A defesa de Fábio Luís Lula da Silva, o Lulinha, pediu ao Ministério da Justiça e à Polícia Federal que apurem o vazamento de seus dados, que foram alvo de quebra de sigilo por parte do ministro do STF (Supremo Tribunal Federal) André Mendonça.
Ela aponta a possibilidade de que seus dados tenham sido vazados à campanha do principal candidato de oposição, Flavio Bolsonaro (PL-RJ).
Na petição endereçada ao Ministério da Justiça, a defesa diz que “o objetivo político dos vazamentos tornou-se irrefutável, uma vez que os dados telemáticos teriam sido entregues à campanha de Flávio Bolsonaro, candidato à Presidência e oponente direto do genitor do peticionário, que estaria avaliando o melhor momento para aproveitar politicamente a divulgação”.
Ela diz ainda que “a sequência dos fatos é eloquente: primeiro, o vazamento dos dados fiscais e bancários do peticionário, oportunamente comunicado às autoridades competentes e até hoje sem resultado conhecido; agora, o vazamento de dados telemáticos extraídos de aparelho celular, que estariam na posse da campanha presidencial do candidato adversário do genitor do peticionário, com notícia da intenção de divulgação para fins políticos”.

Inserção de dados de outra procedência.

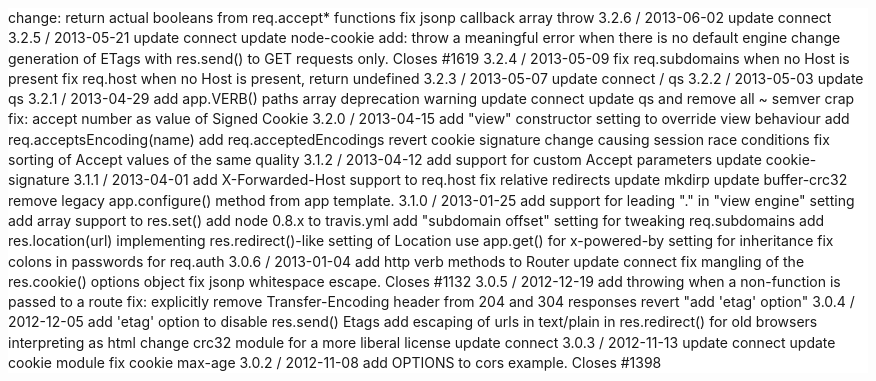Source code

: change: return actual booleans from req.accept* functions
fix jsonp callback array throw
3.2.6 / 2013-06-02
update connect
3.2.5 / 2013-05-21
update connect
update node-cookie
add: throw a meaningful error when there is no default engine
change generation of ETags with res.send() to GET requests only. Closes #1619
3.2.4 / 2013-05-09
fix req.subdomains when no Host is present
fix req.host when no Host is present, return undefined
3.2.3 / 2013-05-07
update connect / qs
3.2.2 / 2013-05-03
update qs
3.2.1 / 2013-04-29
add app.VERB() paths array deprecation warning
update connect
update qs and remove all ~ semver crap
fix: accept number as value of Signed Cookie
3.2.0 / 2013-04-15
add "view" constructor setting to override view behaviour
add req.acceptsEncoding(name)
add req.acceptedEncodings
revert cookie signature change causing session race conditions
fix sorting of Accept values of the same quality
3.1.2 / 2013-04-12
add support for custom Accept parameters
update cookie-signature
3.1.1 / 2013-04-01
add X-Forwarded-Host support to req.host
fix relative redirects
update mkdirp
update buffer-crc32
remove legacy app.configure() method from app template.
3.1.0 / 2013-01-25
add support for leading "." in "view engine" setting
add array support to res.set()
add node 0.8.x to travis.yml
add "subdomain offset" setting for tweaking req.subdomains
add res.location(url) implementing res.redirect()-like setting of Location
use app.get() for x-powered-by setting for inheritance
fix colons in passwords for req.auth
3.0.6 / 2013-01-04
add http verb methods to Router
update connect
fix mangling of the res.cookie() options object
fix jsonp whitespace escape. Closes #1132
3.0.5 / 2012-12-19
add throwing when a non-function is passed to a route
fix: explicitly remove Transfer-Encoding header from 204 and 304 responses
revert "add 'etag' option"
3.0.4 / 2012-12-05
add 'etag' option to disable res.send() Etags
add escaping of urls in text/plain in res.redirect() for old browsers interpreting as html
change crc32 module for a more liberal license
update connect
3.0.3 / 2012-11-13
update connect
update cookie module
fix cookie max-age
3.0.2 / 2012-11-08
add OPTIONS to cors example. Closes #1398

“Essa reiteração revela, em tese, deficiência dos controles de acesso e de rastreabilidade sobre material obtido por quebra de sigilo judicial, ausência de resposta correicional efetiva ao primeiro vazamento e risco concreto de instrumentalização político-eleitoral da atividade policial federal, em pleno ano de eleição presidencial”, declarou na petição o advogado Guilherme Suguimori.

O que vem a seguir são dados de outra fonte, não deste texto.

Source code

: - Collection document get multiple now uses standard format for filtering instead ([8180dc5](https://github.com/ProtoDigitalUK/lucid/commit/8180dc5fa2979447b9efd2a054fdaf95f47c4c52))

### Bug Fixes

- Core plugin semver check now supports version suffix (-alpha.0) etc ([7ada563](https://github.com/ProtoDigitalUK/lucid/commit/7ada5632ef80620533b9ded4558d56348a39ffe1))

Na outra petição, endereçada à Corregedoria da Polícia Federal, ele pede, por exemplo, “o levantamento de todas as cópias do material – em estações forenses, servidores de rede, pastas compartilhadas, mídias removíveis, sistemas de gestão documental e autos apartados –, com indicação de quem as gerou, quando e sob qual autorização”.
Também solicita “a identificação de todos os perfis de acesso habilitados a acessar o material, acompanhada da justificativa formal de cada habilitação, apurando-se, como irregularidade autônoma, eventuais habilitações concedidas sem justificativa ou sem necessidade funcional” e a “identificação e oitiva dos agentes envolvidos na investigação relacionada aos dados vazados, em exercício na Polícia Federal ou cedidos para outros órgãos”.
A defesa pede, por fim, que haja “busca e apreensão em endereços pertinentes para a apreensão de provas e, especialmente, de dispositivos eletrônicos relacionados ao vazamento dos dados”.
A CNN entrou em contato com a campanha de Flávio. O espaço está aberto.